Extracted page text data:

=======

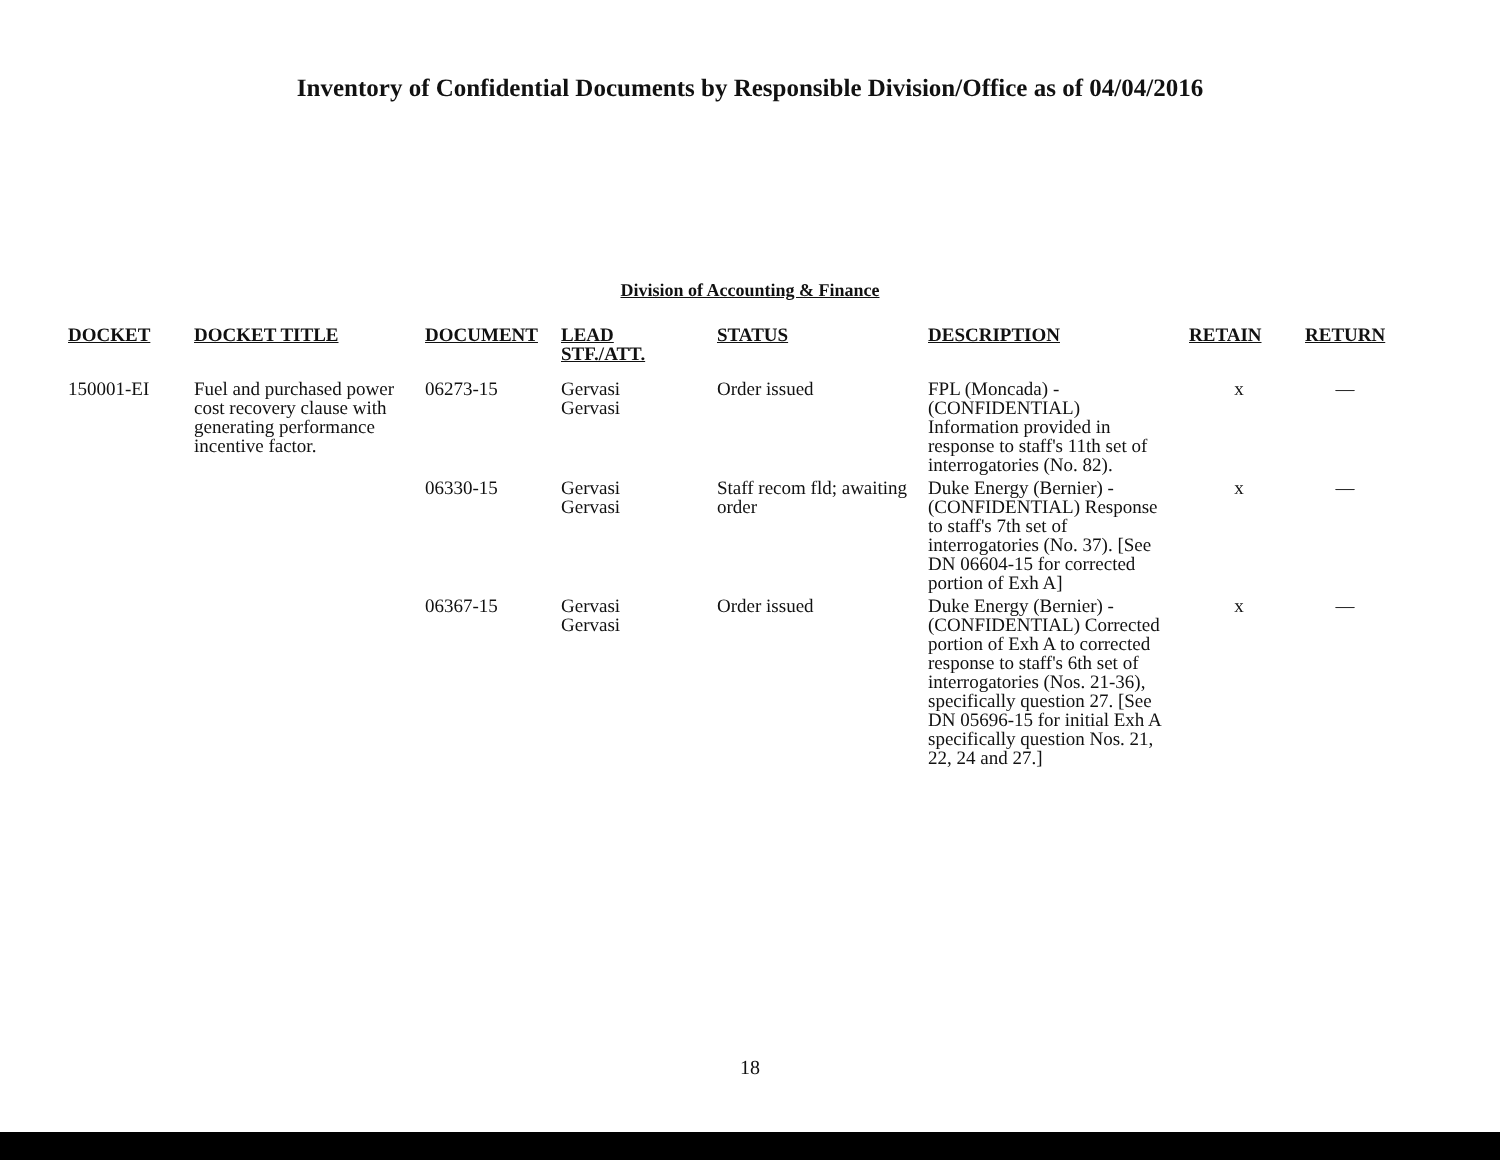Inventory of Confidential Documents by Responsible Division/Office as of 04/04/2016
Division of Accounting & Finance
| DOCKET | DOCKET TITLE | DOCUMENT | LEAD STF./ATT. | STATUS | DESCRIPTION | RETAIN | RETURN |
| --- | --- | --- | --- | --- | --- | --- | --- |
| 150001-EI | Fuel and purchased power cost recovery clause with generating performance incentive factor. | 06273-15 | Gervasi Gervasi | Order issued | FPL (Moncada) - (CONFIDENTIAL) Information provided in response to staff's 11th set of interrogatories (No. 82). | x | — |
| | | 06330-15 | Gervasi Gervasi | Staff recom fld; awaiting order | Duke Energy (Bernier) - (CONFIDENTIAL) Response to staff's 7th set of interrogatories (No. 37). [See DN 06604-15 for corrected portion of Exh A] | x | — |
| | | 06367-15 | Gervasi Gervasi | Order issued | Duke Energy (Bernier) - (CONFIDENTIAL) Corrected portion of Exh A to corrected response to staff's 6th set of interrogatories (Nos. 21-36), specifically question 27. [See DN 05696-15 for initial Exh A specifically question Nos. 21, 22, 24 and 27.] | x | — |
18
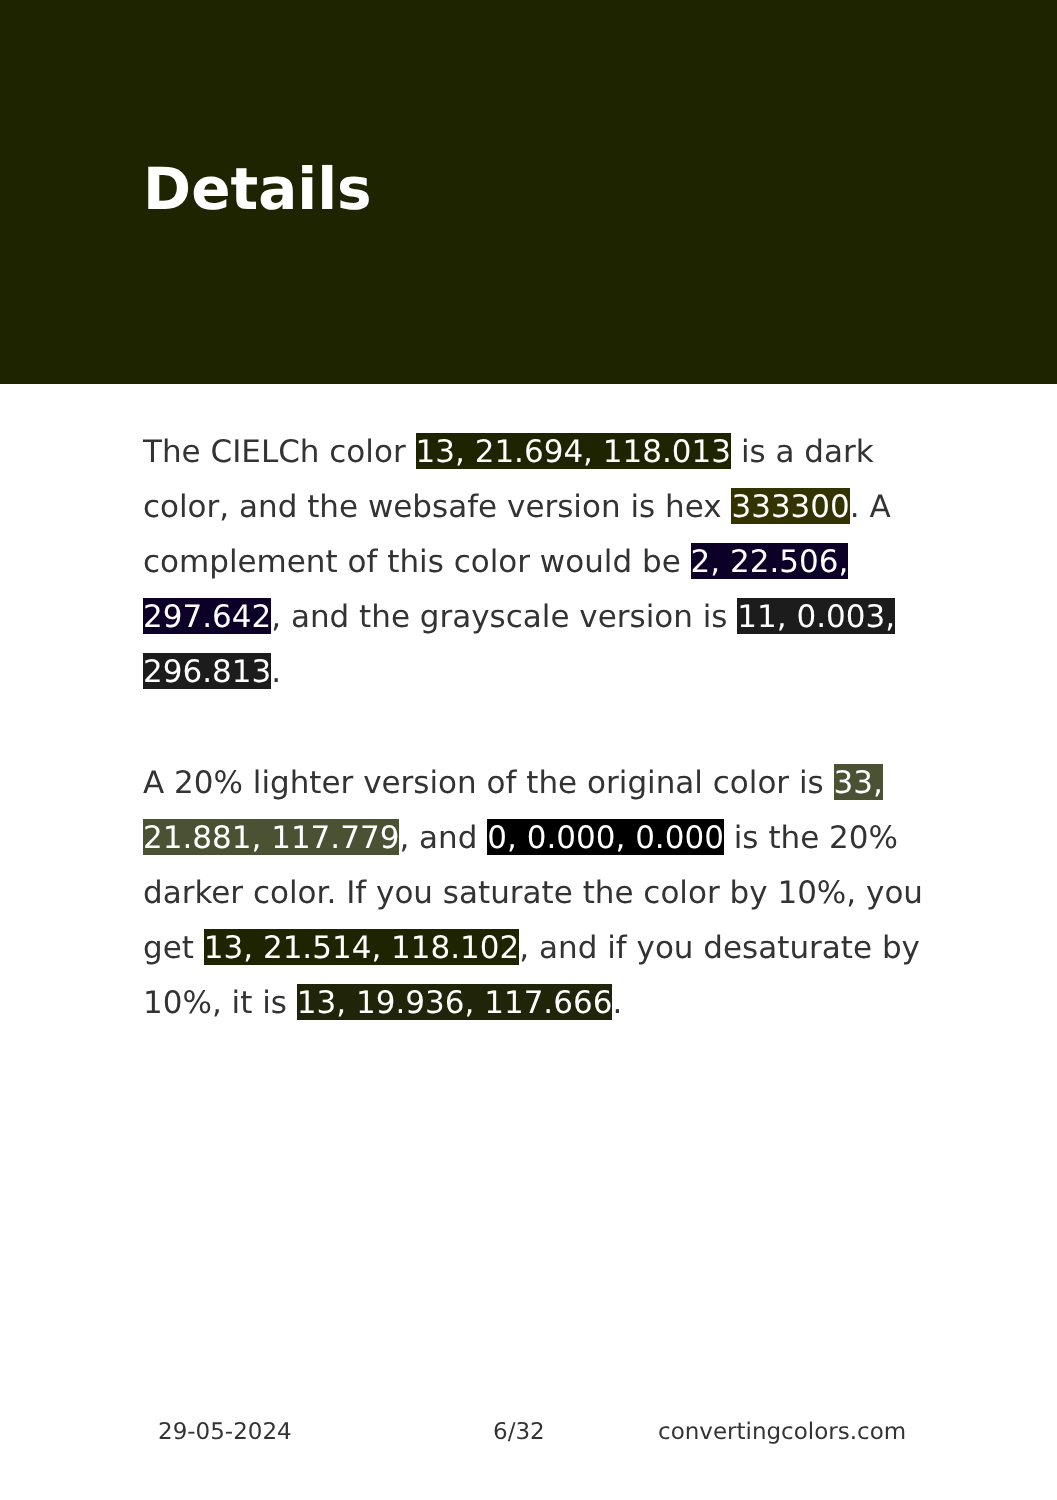Details
The CIELCh color 13, 21.694, 118.013 is a dark color, and the websafe version is hex 333300. A complement of this color would be 2, 22.506, 297.642, and the grayscale version is 11, 0.003, 296.813.
A 20% lighter version of the original color is 33, 21.881, 117.779, and 0, 0.000, 0.000 is the 20% darker color. If you saturate the color by 10%, you get 13, 21.514, 118.102, and if you desaturate by 10%, it is 13, 19.936, 117.666.
29-05-2024 6/32 convertingcolors.com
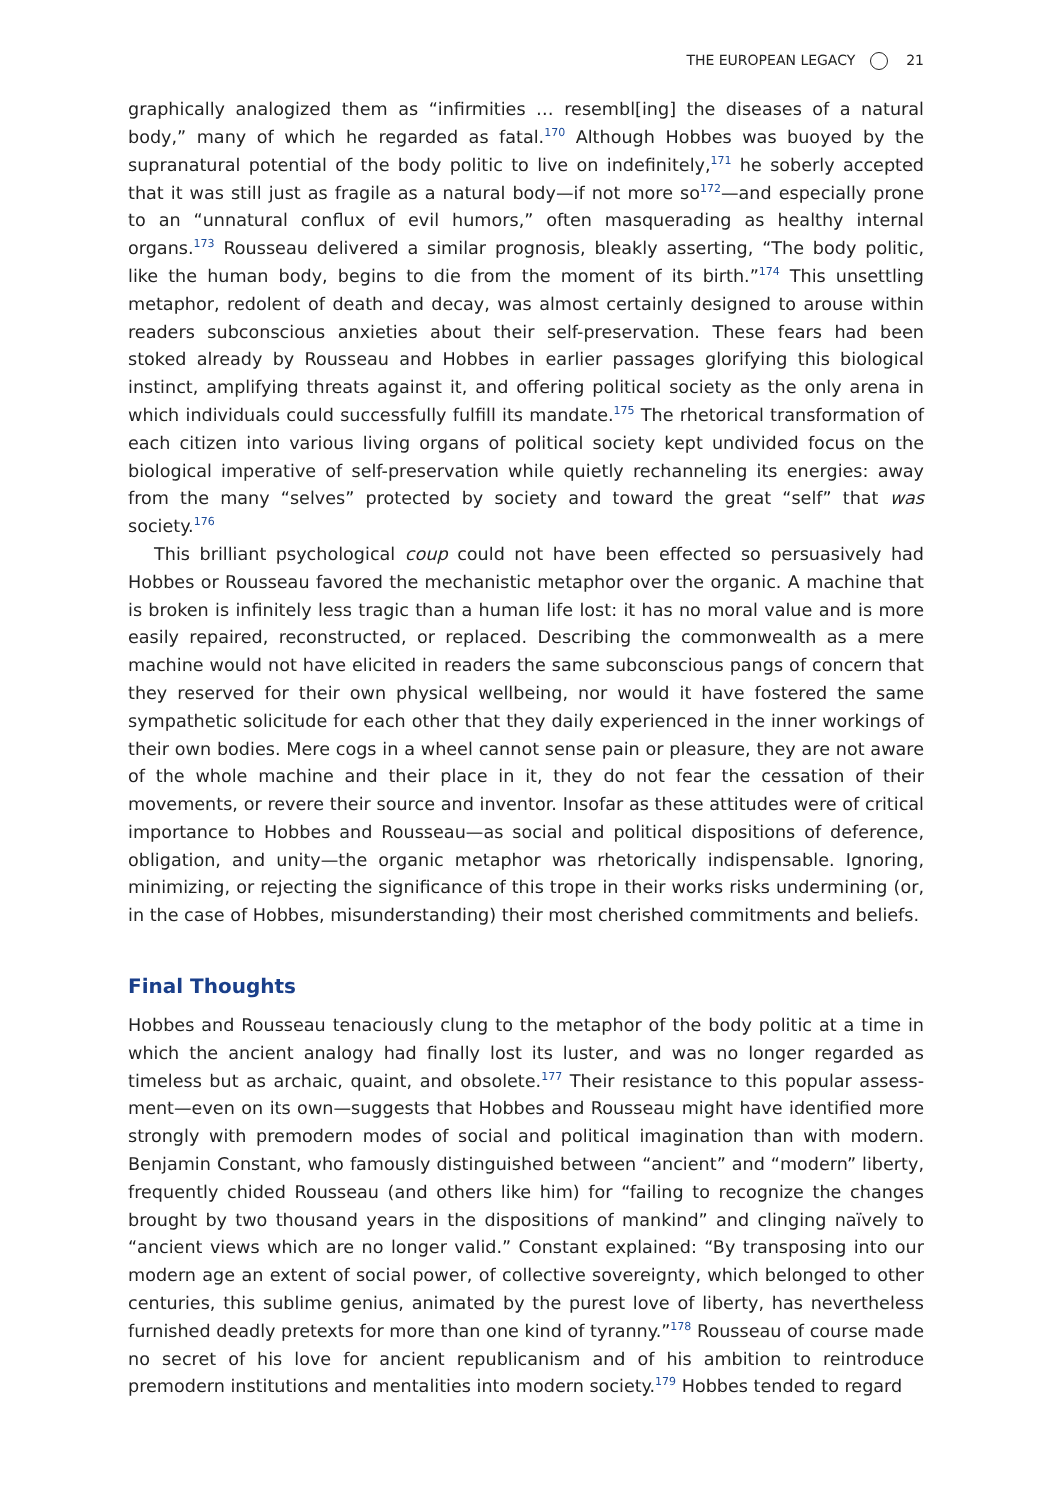THE EUROPEAN LEGACY 21
graphically analogized them as “infirmities … resembl[ing] the diseases of a natural body,” many of which he regarded as fatal.<sup>170</sup> Although Hobbes was buoyed by the supranatural potential of the body politic to live on indefinitely,<sup>171</sup> he soberly accepted that it was still just as fragile as a natural body—if not more so<sup>172</sup>—and especially prone to an “unnatural conflux of evil humors,” often masquerading as healthy internal organs.<sup>173</sup> Rousseau delivered a similar prognosis, bleakly asserting, “The body politic, like the human body, begins to die from the moment of its birth.”<sup>174</sup> This unsettling metaphor, redolent of death and decay, was almost certainly designed to arouse within readers subconscious anxieties about their self-preservation. These fears had been stoked already by Rousseau and Hobbes in earlier passages glorifying this biological instinct, amplifying threats against it, and offering political society as the only arena in which individuals could successfully fulfill its mandate.<sup>175</sup> The rhetorical transformation of each citizen into various living organs of political society kept undivided focus on the biological imperative of self-preservation while quietly rechanneling its energies: away from the many “selves” protected by society and toward the great “self” that was society.<sup>176</sup>
This brilliant psychological coup could not have been effected so persuasively had Hobbes or Rousseau favored the mechanistic metaphor over the organic. A machine that is broken is infinitely less tragic than a human life lost: it has no moral value and is more easily repaired, reconstructed, or replaced. Describing the commonwealth as a mere machine would not have elicited in readers the same subconscious pangs of concern that they reserved for their own physical wellbeing, nor would it have fostered the same sympathetic solicitude for each other that they daily experienced in the inner workings of their own bodies. Mere cogs in a wheel cannot sense pain or pleasure, they are not aware of the whole machine and their place in it, they do not fear the cessation of their movements, or revere their source and inventor. Insofar as these attitudes were of critical importance to Hobbes and Rousseau—as social and political dispositions of deference, obligation, and unity—the organic metaphor was rhetorically indispensable. Ignoring, minimizing, or rejecting the significance of this trope in their works risks undermining (or, in the case of Hobbes, misunderstanding) their most cherished commitments and beliefs.
Final Thoughts
Hobbes and Rousseau tenaciously clung to the metaphor of the body politic at a time in which the ancient analogy had finally lost its luster, and was no longer regarded as timeless but as archaic, quaint, and obsolete.<sup>177</sup> Their resistance to this popular assess­ment—even on its own—suggests that Hobbes and Rousseau might have identified more strongly with premodern modes of social and political imagination than with modern. Benjamin Constant, who famously distinguished between “ancient” and “modern” liberty, frequently chided Rousseau (and others like him) for “failing to recognize the changes brought by two thousand years in the dispositions of mankind” and clinging naïvely to “ancient views which are no longer valid.” Constant explained: “By transposing into our modern age an extent of social power, of collective sovereignty, which belonged to other centuries, this sublime genius, animated by the purest love of liberty, has nevertheless furnished deadly pretexts for more than one kind of tyranny.”<sup>178</sup> Rousseau of course made no secret of his love for ancient republicanism and of his ambition to reintroduce premodern institutions and mentalities into modern society.<sup>179</sup> Hobbes tended to regard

=======

WHAT YOU ARE ASKED TO DO >> From the first line above to the last, reproduce the records exactly but without the pictures.

SOLUTION TO THIS PROBLEM >>
Inventory of Confidential Documents by Responsible Division/Office as of 04/04/2016
Division of Accounting & Finance
| DOCKET | DOCKET TITLE | DOCUMENT | LEAD STF./ATT. | STATUS | DESCRIPTION | RETAIN | RETURN |
| --- | --- | --- | --- | --- | --- | --- | --- |
| 150001-EI | Fuel and purchased power cost recovery clause with generating performance incentive factor. | 06273-15 | Gervasi Gervasi | Order issued | FPL (Moncada) - (CONFIDENTIAL) Information provided in response to staff's 11th set of interrogatories (No. 82). | x | — |
| | | 06330-15 | Gervasi Gervasi | Staff recom fld; awaiting order | Duke Energy (Bernier) - (CONFIDENTIAL) Response to staff's 7th set of interrogatories (No. 37). [See DN 06604-15 for corrected portion of Exh A] | x | — |
| | | 06367-15 | Gervasi Gervasi | Order issued | Duke Energy (Bernier) - (CONFIDENTIAL) Corrected portion of Exh A to corrected response to staff's 6th set of interrogatories (Nos. 21-36), specifically question 27. [See DN 05696-15 for initial Exh A specifically question Nos. 21, 22, 24 and 27.] | x | — |
18
Details
The CIELCh color 13, 21.694, 118.013 is a dark color, and the websafe version is hex 333300. A complement of this color would be 2, 22.506, 297.642, and the grayscale version is 11, 0.003, 296.813.
A 20% lighter version of the original color is 33, 21.881, 117.779, and 0, 0.000, 0.000 is the 20% darker color. If you saturate the color by 10%, you get 13, 21.514, 118.102, and if you desaturate by 10%, it is 13, 19.936, 117.666.
29-05-2024 6/32 convertingcolors.com
THE EUROPEAN LEGACY 21
graphically analogized them as “infirmities … resembl[ing] the diseases of a natural body,” many of which he regarded as fatal.<sup>170</sup> Although Hobbes was buoyed by the supranatural potential of the body politic to live on indefinitely,<sup>171</sup> he soberly accepted that it was still just as fragile as a natural body—if not more so<sup>172</sup>—and especially prone to an “unnatural conflux of evil humors,” often masquerading as healthy internal organs.<sup>173</sup> Rousseau delivered a similar prognosis, bleakly asserting, “The body politic, like the human body, begins to die from the moment of its birth.”<sup>174</sup> This unsettling metaphor, redolent of death and decay, was almost certainly designed to arouse within readers subconscious anxieties about their self-preservation. These fears had been stoked already by Rousseau and Hobbes in earlier passages glorifying this biological instinct, amplifying threats against it, and offering political society as the only arena in which individuals could successfully fulfill its mandate.<sup>175</sup> The rhetorical transformation of each citizen into various living organs of political society kept undivided focus on the biological imperative of self-preservation while quietly rechanneling its energies: away from the many “selves” protected by society and toward the great “self” that was society.<sup>176</sup>
This brilliant psychological coup could not have been effected so persuasively had Hobbes or Rousseau favored the mechanistic metaphor over the organic. A machine that is broken is infinitely less tragic than a human life lost: it has no moral value and is more easily repaired, reconstructed, or replaced. Describing the commonwealth as a mere machine would not have elicited in readers the same subconscious pangs of concern that they reserved for their own physical wellbeing, nor would it have fostered the same sympathetic solicitude for each other that they daily experienced in the inner workings of their own bodies. Mere cogs in a wheel cannot sense pain or pleasure, they are not aware of the whole machine and their place in it, they do not fear the cessation of their movements, or revere their source and inventor. Insofar as these attitudes were of critical importance to Hobbes and Rousseau—as social and political dispositions of deference, obligation, and unity—the organic metaphor was rhetorically indispensable. Ignoring, minimizing, or rejecting the significance of this trope in their works risks undermining (or, in the case of Hobbes, misunderstanding) their most cherished commitments and beliefs.
Final Thoughts
Hobbes and Rousseau tenaciously clung to the metaphor of the body politic at a time in which the ancient analogy had finally lost its luster, and was no longer regarded as timeless but as archaic, quaint, and obsolete.<sup>177</sup> Their resistance to this popular assess­ment—even on its own—suggests that Hobbes and Rousseau might have identified more strongly with premodern modes of social and political imagination than with modern. Benjamin Constant, who famously distinguished between “ancient” and “modern” liberty, frequently chided Rousseau (and others like him) for “failing to recognize the changes brought by two thousand years in the dispositions of mankind” and clinging naïvely to “ancient views which are no longer valid.” Constant explained: “By transposing into our modern age an extent of social power, of collective sovereignty, which belonged to other centuries, this sublime genius, animated by the purest love of liberty, has nevertheless furnished deadly pretexts for more than one kind of tyranny.”<sup>178</sup> Rousseau of course made no secret of his love for ancient republicanism and of his ambition to reintroduce premodern institutions and mentalities into modern society.<sup>179</sup> Hobbes tended to regard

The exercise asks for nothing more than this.